▸ RECORDS:
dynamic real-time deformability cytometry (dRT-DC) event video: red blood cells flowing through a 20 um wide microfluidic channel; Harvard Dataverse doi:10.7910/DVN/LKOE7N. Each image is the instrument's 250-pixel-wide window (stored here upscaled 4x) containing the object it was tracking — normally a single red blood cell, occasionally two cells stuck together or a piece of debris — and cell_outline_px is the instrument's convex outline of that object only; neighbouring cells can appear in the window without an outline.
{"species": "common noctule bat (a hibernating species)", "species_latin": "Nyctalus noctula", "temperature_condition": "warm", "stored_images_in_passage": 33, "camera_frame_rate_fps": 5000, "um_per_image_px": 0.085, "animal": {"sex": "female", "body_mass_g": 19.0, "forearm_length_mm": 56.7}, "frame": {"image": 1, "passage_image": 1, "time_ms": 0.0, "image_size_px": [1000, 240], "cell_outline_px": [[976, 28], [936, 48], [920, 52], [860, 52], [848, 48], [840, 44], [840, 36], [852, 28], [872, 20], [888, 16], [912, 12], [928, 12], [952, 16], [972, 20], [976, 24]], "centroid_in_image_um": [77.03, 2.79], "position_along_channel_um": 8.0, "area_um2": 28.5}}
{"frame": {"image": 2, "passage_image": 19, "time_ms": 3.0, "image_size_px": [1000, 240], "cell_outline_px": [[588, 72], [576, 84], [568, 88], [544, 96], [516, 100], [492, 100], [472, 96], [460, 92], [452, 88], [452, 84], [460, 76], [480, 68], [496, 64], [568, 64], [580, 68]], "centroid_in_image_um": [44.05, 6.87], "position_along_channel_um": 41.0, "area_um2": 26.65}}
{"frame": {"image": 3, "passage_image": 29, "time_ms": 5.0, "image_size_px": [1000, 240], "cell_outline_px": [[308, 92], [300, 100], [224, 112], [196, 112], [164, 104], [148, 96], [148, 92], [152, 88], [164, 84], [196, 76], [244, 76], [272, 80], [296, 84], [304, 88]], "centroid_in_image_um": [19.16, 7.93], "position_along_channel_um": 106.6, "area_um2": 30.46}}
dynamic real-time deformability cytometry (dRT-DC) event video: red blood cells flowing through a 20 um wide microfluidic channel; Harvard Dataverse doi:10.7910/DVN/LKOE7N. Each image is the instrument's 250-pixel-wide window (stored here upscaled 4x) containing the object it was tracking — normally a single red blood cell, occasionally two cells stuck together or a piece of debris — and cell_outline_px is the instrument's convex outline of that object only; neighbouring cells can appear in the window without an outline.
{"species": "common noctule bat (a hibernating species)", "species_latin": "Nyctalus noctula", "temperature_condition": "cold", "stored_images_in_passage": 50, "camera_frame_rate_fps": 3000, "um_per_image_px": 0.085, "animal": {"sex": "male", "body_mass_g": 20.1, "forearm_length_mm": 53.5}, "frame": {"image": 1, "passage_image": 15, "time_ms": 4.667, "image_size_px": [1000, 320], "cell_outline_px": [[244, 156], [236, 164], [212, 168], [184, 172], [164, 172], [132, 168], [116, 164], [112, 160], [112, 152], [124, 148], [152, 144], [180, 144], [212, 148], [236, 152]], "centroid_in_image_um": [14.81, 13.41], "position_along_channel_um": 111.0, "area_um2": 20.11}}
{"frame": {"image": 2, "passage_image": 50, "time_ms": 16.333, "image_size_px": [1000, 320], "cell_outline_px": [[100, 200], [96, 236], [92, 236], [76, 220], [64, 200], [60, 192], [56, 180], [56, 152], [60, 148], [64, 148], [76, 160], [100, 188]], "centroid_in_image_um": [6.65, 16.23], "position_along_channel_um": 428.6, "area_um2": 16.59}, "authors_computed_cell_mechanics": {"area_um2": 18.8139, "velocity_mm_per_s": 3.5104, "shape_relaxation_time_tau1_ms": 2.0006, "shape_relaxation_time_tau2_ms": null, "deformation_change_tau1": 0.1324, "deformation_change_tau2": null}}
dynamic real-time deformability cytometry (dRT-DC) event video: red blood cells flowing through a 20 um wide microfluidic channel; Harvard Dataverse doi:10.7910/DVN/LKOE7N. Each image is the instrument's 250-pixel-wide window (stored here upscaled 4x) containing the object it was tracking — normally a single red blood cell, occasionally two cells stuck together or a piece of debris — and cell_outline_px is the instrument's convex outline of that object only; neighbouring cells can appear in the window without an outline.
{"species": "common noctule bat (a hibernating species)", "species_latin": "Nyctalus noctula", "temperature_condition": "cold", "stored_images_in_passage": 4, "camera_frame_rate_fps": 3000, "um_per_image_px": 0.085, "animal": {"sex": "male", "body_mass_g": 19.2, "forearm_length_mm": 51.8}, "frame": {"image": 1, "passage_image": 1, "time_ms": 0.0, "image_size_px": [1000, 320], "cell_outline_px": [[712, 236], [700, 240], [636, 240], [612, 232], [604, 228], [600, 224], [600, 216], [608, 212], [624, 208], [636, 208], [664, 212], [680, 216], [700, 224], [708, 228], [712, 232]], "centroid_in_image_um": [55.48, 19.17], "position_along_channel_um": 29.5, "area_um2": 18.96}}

▸ EXERCISE DIRECTIONS: Reproduce the listing shown above in its entirety, exactly.

▸ CORRECT OUTPUT:
dynamic real-time deformability cytometry (dRT-DC) event video: red blood cells flowing through a 20 um wide microfluidic channel; Harvard Dataverse doi:10.7910/DVN/LKOE7N. Each image is the instrument's 250-pixel-wide window (stored here upscaled 4x) containing the object it was tracking — normally a single red blood cell, occasionally two cells stuck together or a piece of debris — and cell_outline_px is the instrument's convex outline of that object only; neighbouring cells can appear in the window without an outline.
{"species": "common noctule bat (a hibernating species)", "species_latin": "Nyctalus noctula", "temperature_condition": "warm", "stored_images_in_passage": 33, "camera_frame_rate_fps": 5000, "um_per_image_px": 0.085, "animal": {"sex": "female", "body_mass_g": 19.0, "forearm_length_mm": 56.7}, "frame": {"image": 1, "passage_image": 1, "time_ms": 0.0, "image_size_px": [1000, 240], "cell_outline_px": [[976, 28], [936, 48], [920, 52], [860, 52], [848, 48], [840, 44], [840, 36], [852, 28], [872, 20], [888, 16], [912, 12], [928, 12], [952, 16], [972, 20], [976, 24]], "centroid_in_image_um": [77.03, 2.79], "position_along_channel_um": 8.0, "area_um2": 28.5}}
{"frame": {"image": 2, "passage_image": 19, "time_ms": 3.0, "image_size_px": [1000, 240], "cell_outline_px": [[588, 72], [576, 84], [568, 88], [544, 96], [516, 100], [492, 100], [472, 96], [460, 92], [452, 88], [452, 84], [460, 76], [480, 68], [496, 64], [568, 64], [580, 68]], "centroid_in_image_um": [44.05, 6.87], "position_along_channel_um": 41.0, "area_um2": 26.65}}
{"frame": {"image": 3, "passage_image": 29, "time_ms": 5.0, "image_size_px": [1000, 240], "cell_outline_px": [[308, 92], [300, 100], [224, 112], [196, 112], [164, 104], [148, 96], [148, 92], [152, 88], [164, 84], [196, 76], [244, 76], [272, 80], [296, 84], [304, 88]], "centroid_in_image_um": [19.16, 7.93], "position_along_channel_um": 106.6, "area_um2": 30.46}}
dynamic real-time deformability cytometry (dRT-DC) event video: red blood cells flowing through a 20 um wide microfluidic channel; Harvard Dataverse doi:10.7910/DVN/LKOE7N. Each image is the instrument's 250-pixel-wide window (stored here upscaled 4x) containing the object it was tracking — normally a single red blood cell, occasionally two cells stuck together or a piece of debris — and cell_outline_px is the instrument's convex outline of that object only; neighbouring cells can appear in the window without an outline.
{"species": "common noctule bat (a hibernating species)", "species_latin": "Nyctalus noctula", "temperature_condition": "cold", "stored_images_in_passage": 50, "camera_frame_rate_fps": 3000, "um_per_image_px": 0.085, "animal": {"sex": "male", "body_mass_g": 20.1, "forearm_length_mm": 53.5}, "frame": {"image": 1, "passage_image": 15, "time_ms": 4.667, "image_size_px": [1000, 320], "cell_outline_px": [[244, 156], [236, 164], [212, 168], [184, 172], [164, 172], [132, 168], [116, 164], [112, 160], [112, 152], [124, 148], [152, 144], [180, 144], [212, 148], [236, 152]], "centroid_in_image_um": [14.81, 13.41], "position_along_channel_um": 111.0, "area_um2": 20.11}}
{"frame": {"image": 2, "passage_image": 50, "time_ms": 16.333, "image_size_px": [1000, 320], "cell_outline_px": [[100, 200], [96, 236], [92, 236], [76, 220], [64, 200], [60, 192], [56, 180], [56, 152], [60, 148], [64, 148], [76, 160], [100, 188]], "centroid_in_image_um": [6.65, 16.23], "position_along_channel_um": 428.6, "area_um2": 16.59}, "authors_computed_cell_mechanics": {"area_um2": 18.8139, "velocity_mm_per_s": 3.5104, "shape_relaxation_time_tau1_ms": 2.0006, "shape_relaxation_time_tau2_ms": null, "deformation_change_tau1": 0.1324, "deformation_change_tau2": null}}
dynamic real-time deformability cytometry (dRT-DC) event video: red blood cells flowing through a 20 um wide microfluidic channel; Harvard Dataverse doi:10.7910/DVN/LKOE7N. Each image is the instrument's 250-pixel-wide window (stored here upscaled 4x) containing the object it was tracking — normally a single red blood cell, occasionally two cells stuck together or a piece of debris — and cell_outline_px is the instrument's convex outline of that object only; neighbouring cells can appear in the window without an outline.
{"species": "common noctule bat (a hibernating species)", "species_latin": "Nyctalus noctula", "temperature_condition": "cold", "stored_images_in_passage": 4, "camera_frame_rate_fps": 3000, "um_per_image_px": 0.085, "animal": {"sex": "male", "body_mass_g": 19.2, "forearm_length_mm": 51.8}, "frame": {"image": 1, "passage_image": 1, "time_ms": 0.0, "image_size_px": [1000, 320], "cell_outline_px": [[712, 236], [700, 240], [636, 240], [612, 232], [604, 228], [600, 224], [600, 216], [608, 212], [624, 208], [636, 208], [664, 212], [680, 216], [700, 224], [708, 228], [712, 232]], "centroid_in_image_um": [55.48, 19.17], "position_along_channel_um": 29.5, "area_um2": 18.96}}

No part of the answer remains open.